» SUPPLIED TEXT:
--------------------
Of those studies included in the current review, only 2–3 studies per EEG component were deemed permissible for conducting a meta-analysis, which reflects the significant heterogeneity within the literature. Additionally, this was the first meta-analysis of EEG/ERP studies of social exclusion, and therefore highlights the need for future research to adhere to thorough reporting of statistical parameters. From the five meta-analyses conducted, exclusion conditions found significant increases for frontal theta power, central P3, posterior P3 and frontal LSW. Without sufficient studies, the pooled effect size estimates for N2 and P2 could not be quantitatively investigated. Once sufficient further research in this area has been published, a meta-analysis of these EEG metrics in the context of social exclusion must be re-visited.

In addition, a large proportion of included studies had small sample sizes, and the results from such studies may therefore lack the sufficient power to draw informed conclusion from the data. Additionally, only k = 8 (28%) of studies reported sample ethnicity, and therefore this review could not draw conclusions on potential impacts of race or ethnicity. Future research should report ethnicity, and should use larger sample sizes with appropriate statistical power analyses in order to make sure the data is more reliable and therefore more generalizable to the target population.

Additionally, the paradigms reviewed in this article were administered with EEG, and therefore report a high temporal resolution to examine the effects of time-matched exclusionary and inclusionary events (Liu et al., 2020). However, the reviewed articles fail to examine the any long-term effects that social exclusion may have on resting state neural oscillations or task-based ERPs. Research has shown that repeated exposure to traumatic environments or certain behaviors can impact brain structure and function over time (Meyer et al., 2018). Therefore, investigation into the longitudinal effects of social exclusion should be explored.
--------------------
» WHAT IS EXPECTED:
Copy the stretch from "Of those studies" through "must be re-visited." in the passage on EEG studies of social exclusion.

[Text extracted from each page]
--------------------
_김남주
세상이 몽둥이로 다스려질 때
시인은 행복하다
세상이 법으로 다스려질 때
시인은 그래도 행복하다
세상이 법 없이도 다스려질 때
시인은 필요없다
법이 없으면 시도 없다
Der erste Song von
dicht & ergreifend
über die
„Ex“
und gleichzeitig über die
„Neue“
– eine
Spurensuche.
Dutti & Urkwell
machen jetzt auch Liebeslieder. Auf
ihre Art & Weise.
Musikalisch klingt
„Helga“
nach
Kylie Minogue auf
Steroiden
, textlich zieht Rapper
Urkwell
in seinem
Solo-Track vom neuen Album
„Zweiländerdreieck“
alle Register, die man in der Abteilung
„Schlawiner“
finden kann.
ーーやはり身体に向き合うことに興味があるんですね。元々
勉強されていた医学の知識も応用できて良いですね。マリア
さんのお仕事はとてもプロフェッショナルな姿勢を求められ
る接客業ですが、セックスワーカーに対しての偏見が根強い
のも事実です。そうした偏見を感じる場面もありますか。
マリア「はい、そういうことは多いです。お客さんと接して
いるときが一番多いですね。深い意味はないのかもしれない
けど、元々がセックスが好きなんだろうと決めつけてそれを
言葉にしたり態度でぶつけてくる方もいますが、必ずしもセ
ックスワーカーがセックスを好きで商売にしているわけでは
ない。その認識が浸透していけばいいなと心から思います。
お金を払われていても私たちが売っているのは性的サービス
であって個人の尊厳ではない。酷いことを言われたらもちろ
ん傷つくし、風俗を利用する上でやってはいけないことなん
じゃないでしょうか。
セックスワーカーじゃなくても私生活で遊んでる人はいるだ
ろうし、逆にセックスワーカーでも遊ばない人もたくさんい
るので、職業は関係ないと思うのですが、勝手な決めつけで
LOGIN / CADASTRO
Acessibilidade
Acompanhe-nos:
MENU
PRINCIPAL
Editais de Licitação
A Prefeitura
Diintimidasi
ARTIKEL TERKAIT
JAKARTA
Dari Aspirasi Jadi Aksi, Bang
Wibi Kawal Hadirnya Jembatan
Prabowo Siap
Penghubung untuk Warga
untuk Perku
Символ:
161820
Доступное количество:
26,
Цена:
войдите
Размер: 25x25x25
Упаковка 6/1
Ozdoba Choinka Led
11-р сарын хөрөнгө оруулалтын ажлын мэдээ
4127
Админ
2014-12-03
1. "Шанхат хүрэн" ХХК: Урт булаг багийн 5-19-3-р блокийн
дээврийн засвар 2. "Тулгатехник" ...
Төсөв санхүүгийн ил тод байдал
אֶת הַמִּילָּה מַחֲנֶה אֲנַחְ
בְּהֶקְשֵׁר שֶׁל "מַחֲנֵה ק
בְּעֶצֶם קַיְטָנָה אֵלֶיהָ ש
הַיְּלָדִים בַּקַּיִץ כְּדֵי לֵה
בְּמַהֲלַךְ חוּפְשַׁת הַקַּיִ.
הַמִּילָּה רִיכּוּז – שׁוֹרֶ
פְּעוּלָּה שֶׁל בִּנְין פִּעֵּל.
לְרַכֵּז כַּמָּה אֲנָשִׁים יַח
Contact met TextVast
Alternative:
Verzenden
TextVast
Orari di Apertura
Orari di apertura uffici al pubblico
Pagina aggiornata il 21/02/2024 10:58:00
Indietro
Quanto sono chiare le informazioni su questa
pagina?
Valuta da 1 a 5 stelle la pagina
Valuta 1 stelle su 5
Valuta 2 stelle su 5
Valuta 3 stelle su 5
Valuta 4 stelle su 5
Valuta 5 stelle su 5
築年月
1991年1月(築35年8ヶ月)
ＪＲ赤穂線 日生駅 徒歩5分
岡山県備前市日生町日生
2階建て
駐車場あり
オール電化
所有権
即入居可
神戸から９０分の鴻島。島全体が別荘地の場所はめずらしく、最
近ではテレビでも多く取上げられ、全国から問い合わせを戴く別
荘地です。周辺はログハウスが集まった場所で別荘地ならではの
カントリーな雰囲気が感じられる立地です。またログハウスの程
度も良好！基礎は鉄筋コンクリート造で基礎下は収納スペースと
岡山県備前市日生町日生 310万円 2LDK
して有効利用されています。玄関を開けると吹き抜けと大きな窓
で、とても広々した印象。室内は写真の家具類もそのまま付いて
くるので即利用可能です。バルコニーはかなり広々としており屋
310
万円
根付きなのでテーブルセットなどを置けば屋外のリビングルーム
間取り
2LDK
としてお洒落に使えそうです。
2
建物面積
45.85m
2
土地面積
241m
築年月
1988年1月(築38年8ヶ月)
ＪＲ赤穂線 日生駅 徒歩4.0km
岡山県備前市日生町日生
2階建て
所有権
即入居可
--------------------
» OUTPUT:
Of those studies included in the current review, only 2–3 studies per EEG component were deemed permissible for conducting a meta-analysis, which reflects the significant heterogeneity within the literature. Additionally, this was the first meta-analysis of EEG/ERP studies of social exclusion, and therefore highlights the need for future research to adhere to thorough reporting of statistical parameters. From the five meta-analyses conducted, exclusion conditions found significant increases for frontal theta power, central P3, posterior P3 and frontal LSW. Without sufficient studies, the pooled effect size estimates for N2 and P2 could not be quantitatively investigated. Once sufficient further research in this area has been published, a meta-analysis of these EEG metrics in the context of social exclusion must be re-visited.